** Data listing follows **

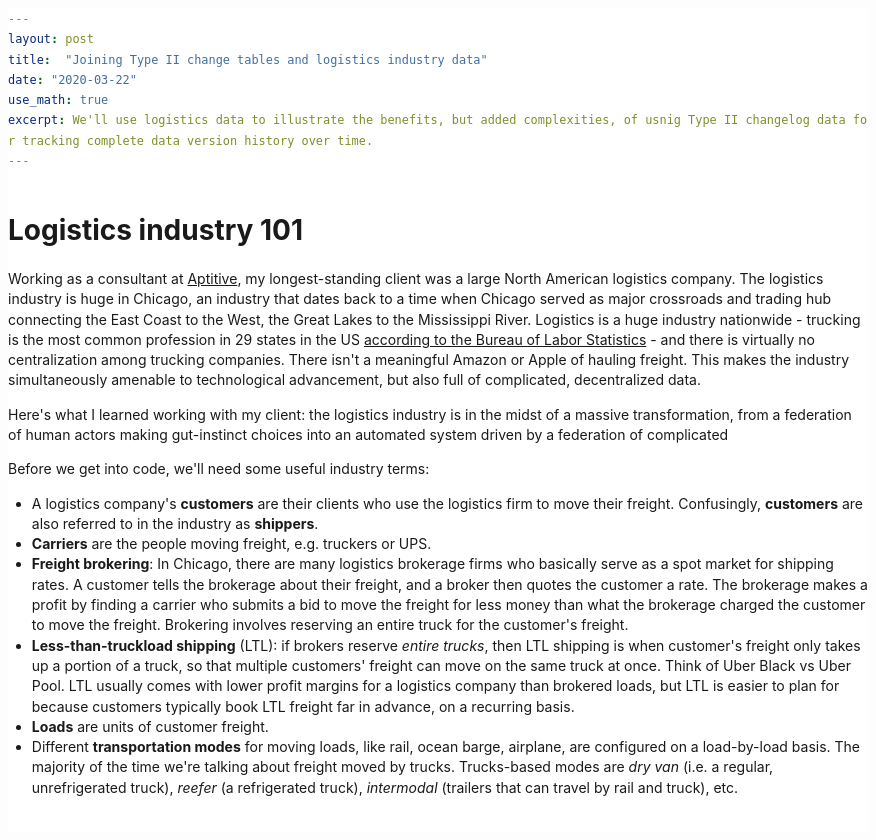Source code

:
 ```yaml
---
layout: post
title:  "Joining Type II change tables and logistics industry data"
date: "2020-03-22"
use_math: true
excerpt: We'll use logistics data to illustrate the benefits, but added complexities, of usnig Type II changelog data for tracking complete data version history over time.
---
```


# Logistics industry 101

Working as a consultant at [Aptitive](https://aptitive.com/), my longest-standing client was a large North American logistics company. The logistics
industry is huge in Chicago, an industry that dates back to a time when Chicago served as major crossroads and trading hub connecting the East Coast to the West,
the Great Lakes to the Mississippi River. Logistics is a huge industry nationwide - trucking is the most common profession in 29 states in the US
[according to the Bureau of Labor Statistics](https://www.rtsinc.com/articles/why-trucking-still-america-s-number-one-job) - and there is virtually
no centralization among trucking companies. There isn't a meaningful Amazon or Apple of hauling freight. This makes the industry
simultaneously amenable to technological advancement, but also full of complicated, decentralized data.

Here's what I learned working with my client: the logistics industry is in the midst of a massive transformation, from a federation of 
human actors making gut-instinct choices into an automated system driven by a federation of complicated 

 Before we get into code, we'll need some useful industry terms:

- A logistics company's **customers** are their clients who use the logistics firm to move their freight. Confusingly, **customers**
are also referred to in the industry as **shippers**. 
- **Carriers** are the people moving freight, e.g. truckers or UPS.
- **Freight brokering**: In Chicago, there are many logistics brokerage firms who basically serve as a spot market
 for shipping rates. A customer tells the brokerage about their freight, and a broker then quotes the customer a rate. The brokerage makes a profit
 by finding a carrier who submits a bid to move the freight for less money than what the brokerage charged the customer to move the freight.
 Brokering involves reserving an entire truck for the customer's freight.
- **Less-than-truckload shipping** (LTL): if brokers reserve *entire trucks*, then LTL shipping is when customer's freight only takes up a 
 portion of a truck, so that multiple customers' freight can move on the same truck at once. Think of Uber Black vs Uber Pool. LTL usually comes with lower profit margins for a logistics company than brokered loads,
 but LTL is easier to plan for because customers typically book LTL freight far in advance, on a recurring basis.
- **Loads** are units of customer freight.
- Different **transportation modes** for moving loads, like rail, ocean barge, airplane, are configured on a load-by-load basis. The majority of the time we're 
 talking about freight moved by trucks. Trucks-based modes are *dry van* (i.e. a regular, unrefrigerated truck), *reefer* (a refrigerated truck),
 *intermodal* (trailers that can travel by rail and truck), etc.
<br/>
<div style="align: center; text-align:center;">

** End of Data listing **

All that is needed is the exact run of lines above from the line containing "- **Carriers** are" through the line containing "- **Less-than-truckload shipping**", both of them included.

- **Carriers** are the people moving freight, e.g. truckers or UPS.
- **Freight brokering**: In Chicago, there are many logistics brokerage firms who basically serve as a spot market
 for shipping rates. A customer tells the brokerage about their freight, and a broker then quotes the customer a rate. The brokerage makes a profit
 by finding a carrier who submits a bid to move the freight for less money than what the brokerage charged the customer to move the freight.
 Brokering involves reserving an entire truck for the customer's freight.
- **Less-than-truckload shipping** (LTL): if brokers reserve *entire trucks*, then LTL shipping is when customer's freight only takes up a 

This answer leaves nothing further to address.